(Record extracts Opens)

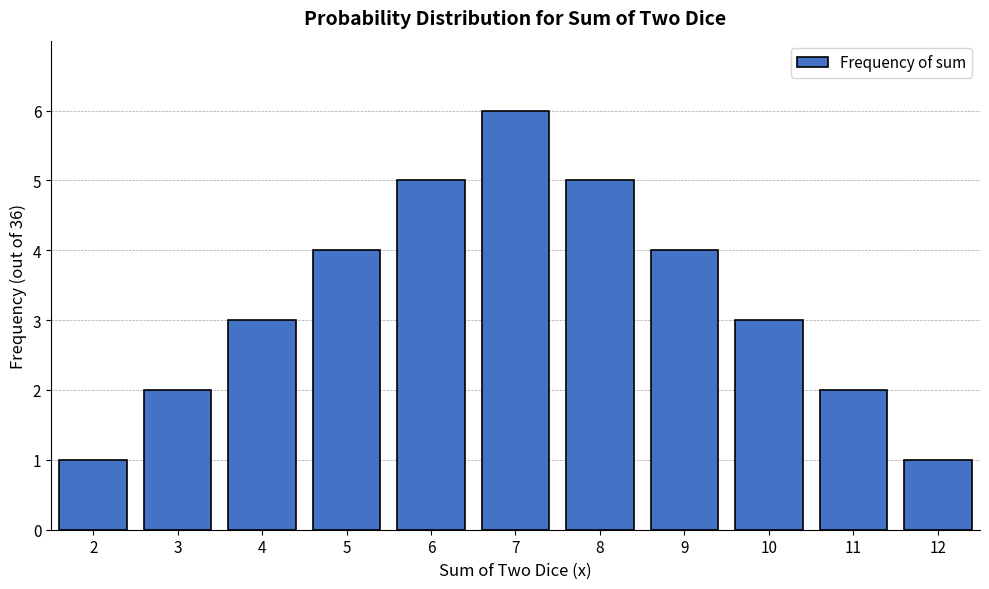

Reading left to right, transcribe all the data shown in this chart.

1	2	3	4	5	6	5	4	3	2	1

(Record extracts Closes)
(Record extracts Opens)

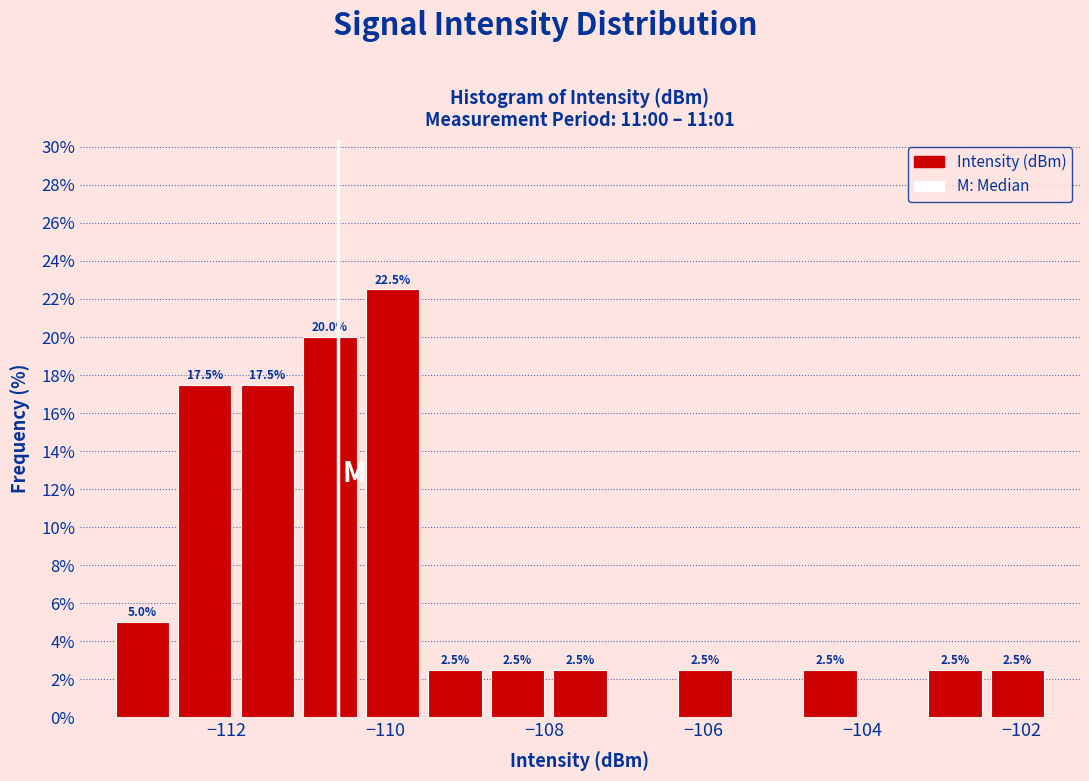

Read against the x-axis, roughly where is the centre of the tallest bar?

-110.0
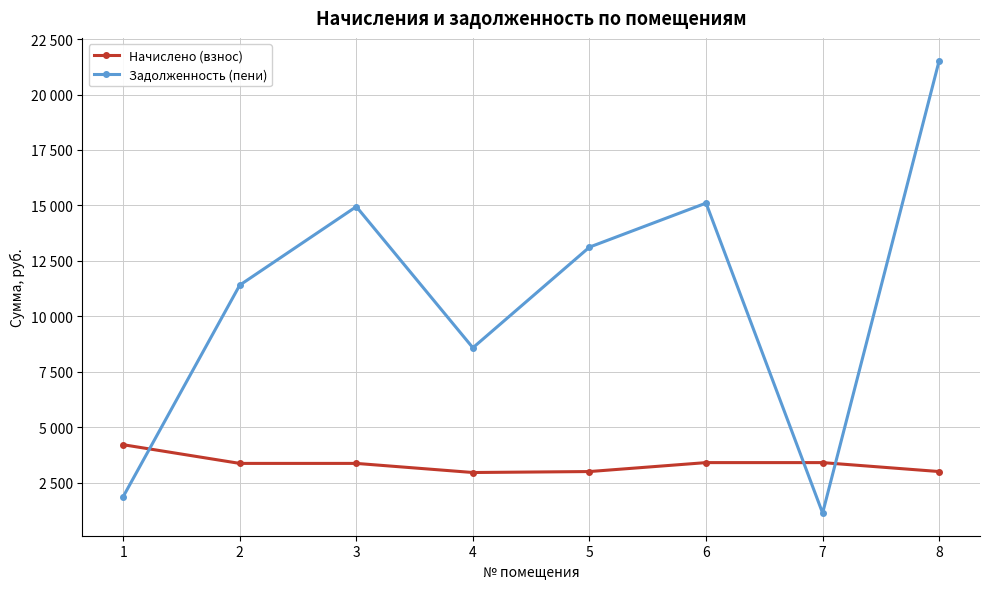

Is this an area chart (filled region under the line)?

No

(Record extracts Closes)
(Record extracts Opens)

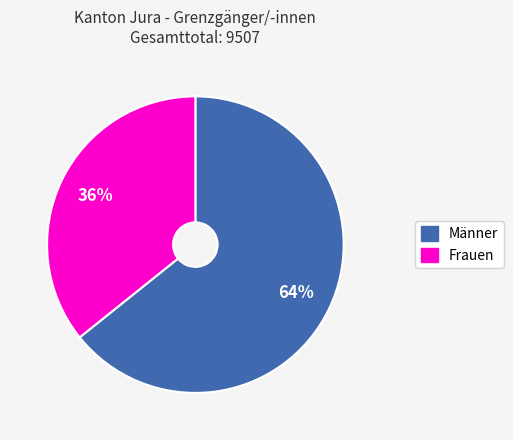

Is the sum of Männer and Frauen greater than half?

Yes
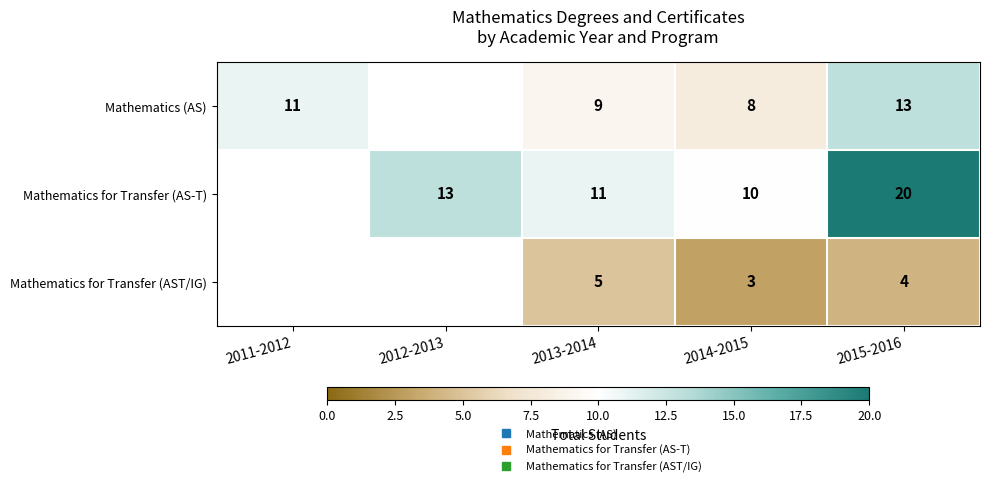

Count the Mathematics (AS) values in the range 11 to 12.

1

(Record extracts Closes)

Exercise » Reproduce verbatim the item lines from the line containing "Read against the" to the line containing "Is this an area", including both of those lines. Leave the pictures out of your copy.

Answer to this task »
Read against the x-axis, roughly where is the centre of the tallest bar?

-110.0

Is this an area chart (filled region under the line)?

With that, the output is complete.